• [TASK INPUT]
↓
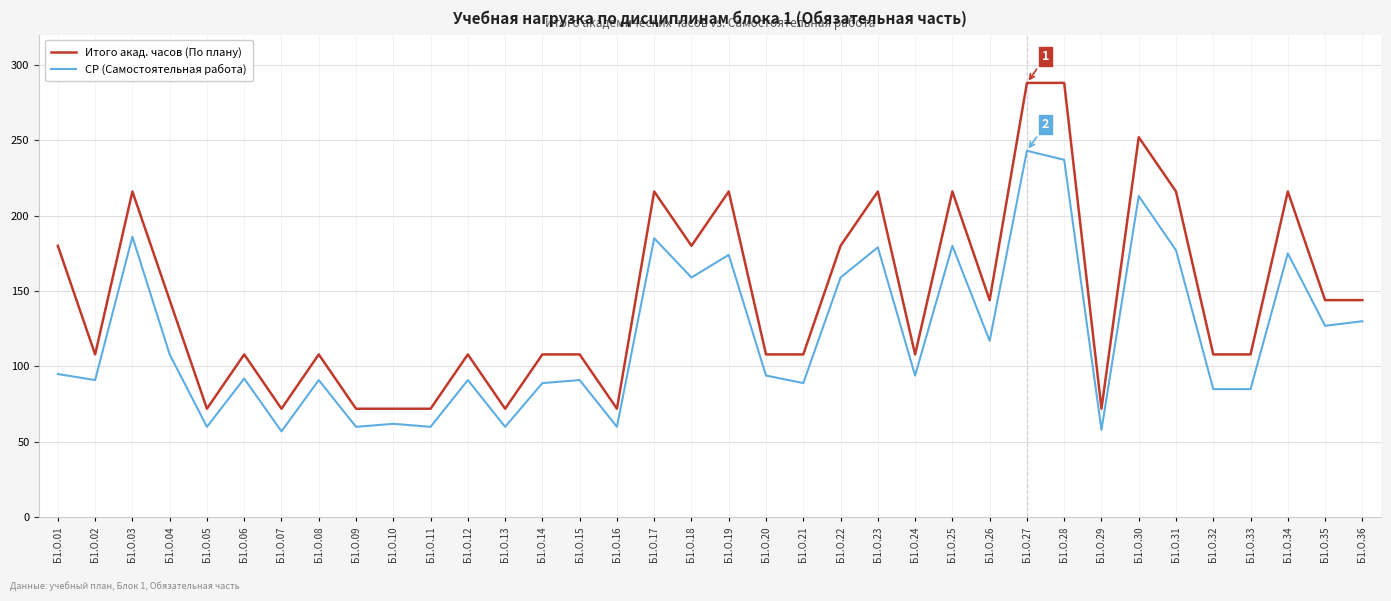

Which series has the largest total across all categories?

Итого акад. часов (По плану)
↑
↓
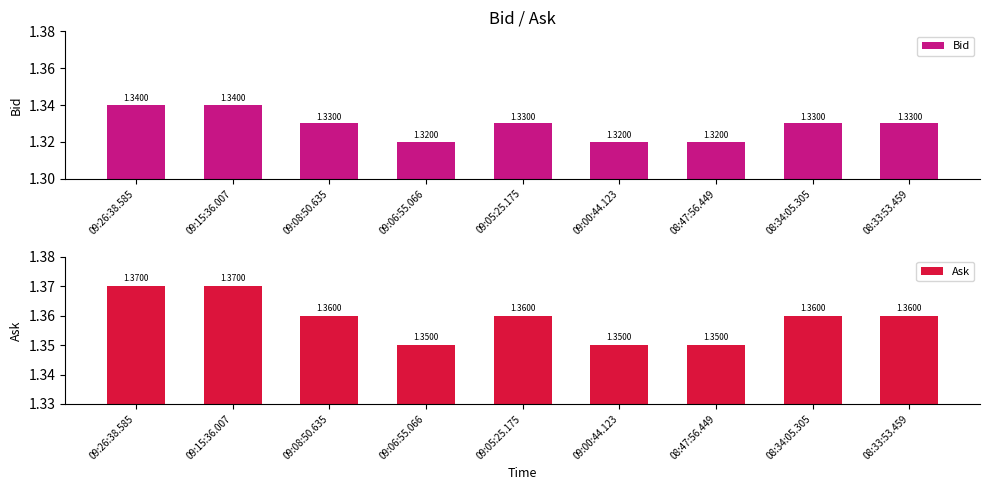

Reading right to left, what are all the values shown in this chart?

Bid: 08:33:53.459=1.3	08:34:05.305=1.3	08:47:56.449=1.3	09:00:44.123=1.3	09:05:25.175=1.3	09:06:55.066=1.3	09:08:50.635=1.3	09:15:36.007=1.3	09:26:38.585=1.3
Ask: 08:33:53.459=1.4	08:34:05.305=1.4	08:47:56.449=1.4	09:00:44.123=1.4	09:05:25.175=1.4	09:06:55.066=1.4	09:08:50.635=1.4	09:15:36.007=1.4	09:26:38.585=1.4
↑
• [EXERCISE INSTRUCTIONS] Select every line in the entries above that contains the word "largest", matching case exactly.

• [PROBLEM SOLUTION]
Which series has the largest total across all categories?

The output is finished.